Du 24 au 26 septembre se tient à Paris, la 23e conférence internationale des Commissaires à la protection des données. Idée : confronter les expériences et les réflexions des acteurs de ce secteur dans le monde, ainsi que des consommateurs et des entreprises. Thèmes de réflexion : la biométrie, cybersurveillance au travail, cybercriminalité, etc.
La 23e conférence internationale des Commissaires à la protection des données ne pouvait pas éviter d’aborder le thème, aujourd’hui très discuté, de la cybersurveillance au travail. Réunis, mardi 25 septembre dans le grand amphithéâtre de la Sorbonne à Paris, les intervenants ont tous, sans exception, mis l’accent sur l‘importance de l’espace laissé à la vie privée dans l’univers du travail. L’intitulé de la conférence donnait d’ailleurs le ton : "Vie privée, vie salariée". Si tous les intervenants - au nombre de six (1) - s’accordent pour dire que le temps passé par les salariés dans l’entreprise doit être dévolu à celle-ci, ils conviennent également que la vie privée ne s’arrête pas à l’entrée du bureau. C’est la "coexistence de ces deux vérités qui rend le sujet si complexe" a justement rappelé Elisabeth France, présidente de séance et représentante de la commission anglaise de protection des données. Voilà pourquoi la plupart des équivalents européens de la CNIL ont, lors de ces deux dernières années, mis en place des guides ou des recommandations encadrant l’utilisation des nouvelles technologies au travail. Toutefois, l’heure n’était pas à la comparaison des textes émis par les différents commissaires de protection des données (2), mais plutôt au rappel d’un certain nombre de principes fondamentaux comme fondement de la réflexion.
La commission britannique s’active
Philip Jennings, le président de l’Union Network International, un important syndicat au Royaume-Uni, a rappelé avec force que "rien ne justifie la surveillance des salariés. Les technologies intrusives sont au contraire une menace pour la démocratie". Une position déterminée qui tranchait soudainement avec la relative inertie de son organisation lors de l’adoption des dispositions abusives sur la surveillance des communications électroniques introduites dans le Regulation of Investigatory Powers Act (RIP Act, du 24 octobre 2000). C’est d’ailleurs peut-être pour cette raison que le syndicaliste a tenu à demander aux commissaires de protection des données de "continuer à promouvoir la dignité humaine et à travailler sur le sujet". Mais la commission britannique n’a pas attendu cette requête pour mettre son nez dans la fameuse loi. Largement impliquée dans le débat, Elizabeth France, sa représentante, a rappelé que "la commission met actuellement la dernière main à l’élaboration d’un code de bonne conduite pour les employeurs concernant l’utilisation des données personnelles des salariés par les entreprises". Elle a, par ailleurs, tenu à saluer le travail de la CNIL sur la question.

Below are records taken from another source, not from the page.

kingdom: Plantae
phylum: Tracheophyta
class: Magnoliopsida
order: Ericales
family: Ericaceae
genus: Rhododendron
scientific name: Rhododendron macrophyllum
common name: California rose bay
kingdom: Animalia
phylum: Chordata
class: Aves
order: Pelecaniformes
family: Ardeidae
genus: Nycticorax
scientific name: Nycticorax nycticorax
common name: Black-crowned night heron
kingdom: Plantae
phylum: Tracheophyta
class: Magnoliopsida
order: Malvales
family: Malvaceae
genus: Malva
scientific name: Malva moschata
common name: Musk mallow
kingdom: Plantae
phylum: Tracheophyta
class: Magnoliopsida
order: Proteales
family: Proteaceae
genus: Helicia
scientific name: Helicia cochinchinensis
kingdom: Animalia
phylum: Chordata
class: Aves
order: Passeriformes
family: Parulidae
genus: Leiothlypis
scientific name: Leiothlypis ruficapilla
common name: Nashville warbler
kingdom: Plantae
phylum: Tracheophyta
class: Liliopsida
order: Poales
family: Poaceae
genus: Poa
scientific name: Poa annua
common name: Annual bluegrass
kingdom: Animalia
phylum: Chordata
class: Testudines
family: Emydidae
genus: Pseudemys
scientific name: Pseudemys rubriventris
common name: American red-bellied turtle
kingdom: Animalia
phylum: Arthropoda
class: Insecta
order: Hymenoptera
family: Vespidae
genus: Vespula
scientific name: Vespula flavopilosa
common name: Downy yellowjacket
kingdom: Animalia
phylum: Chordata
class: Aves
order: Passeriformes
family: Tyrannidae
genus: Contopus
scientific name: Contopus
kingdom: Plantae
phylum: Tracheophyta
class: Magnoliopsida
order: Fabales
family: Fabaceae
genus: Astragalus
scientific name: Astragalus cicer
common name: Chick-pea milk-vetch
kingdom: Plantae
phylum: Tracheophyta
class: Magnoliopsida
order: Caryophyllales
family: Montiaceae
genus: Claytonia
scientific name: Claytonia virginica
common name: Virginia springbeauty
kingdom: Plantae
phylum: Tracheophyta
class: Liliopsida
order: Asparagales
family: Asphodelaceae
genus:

Garantir la confidentialité des mails ?
La CNIL s’est, en effet, elle aussi penchée sur le sujet, l’année dernière, avant d’émettre ses recommandations dans un rapport publié en mars 2001. Et pour Hubert Boucher, vice-président délégué de la Cnil, il s’agissait de formuler les principes essentiels à respecter dans le cadre d’une relation employé-employeur : la confiance et la loyauté. La méthode recommandée par Hubert Boucher : la négociation collective. Ces principes ne sont pas pour autant faciles à mettre en place comme en témoigne Jean-Christophe Sciberras, directeur des ressources humaines du groupe Renault. Si le directeur assure l’irréprochabilité de son entreprise dans la gestion de l’outil Internet, il reconnaît "nous ne sommes pas capable de garantir la confidentialité des e-mails" avant d’assurer "nous n’exerçons toutefois, aucune surveillance a priori des connexions Internet et des communications électroniques de nos employés". Cette dernière est de toute façon fortement déconseillée par la CNIL. De la même façon, l’interdiction absolue, pour le salarié, d’accéder au Réseau est jugé "irréaliste" et "contre-productive" par Hubert Boucher. Ce dernier préfère de loin considérer le surf sur Internet comme la nouvelle "pause-café" dans les entreprises. Et pourquoi pas ?
(1) Elizabeth France, représentante de l’Information Commission britannique
Assane Diop, directeur de l’Organisation International du Travail
Philip Jennings, président d’Union Network International (Royaume-Uni)
Jean-Christophe Sciberras, Directeur des ressources humaines de Renault SA (France)
Jean-Philippe Walter, représentant de la Commission de protection des données suisse
(2) Commissaires de protection des données personnelles : membre d’une commission de protection des données personnelles. Les commissaires ont, souvent, une spécialité juridique, technique ou commerciale etc.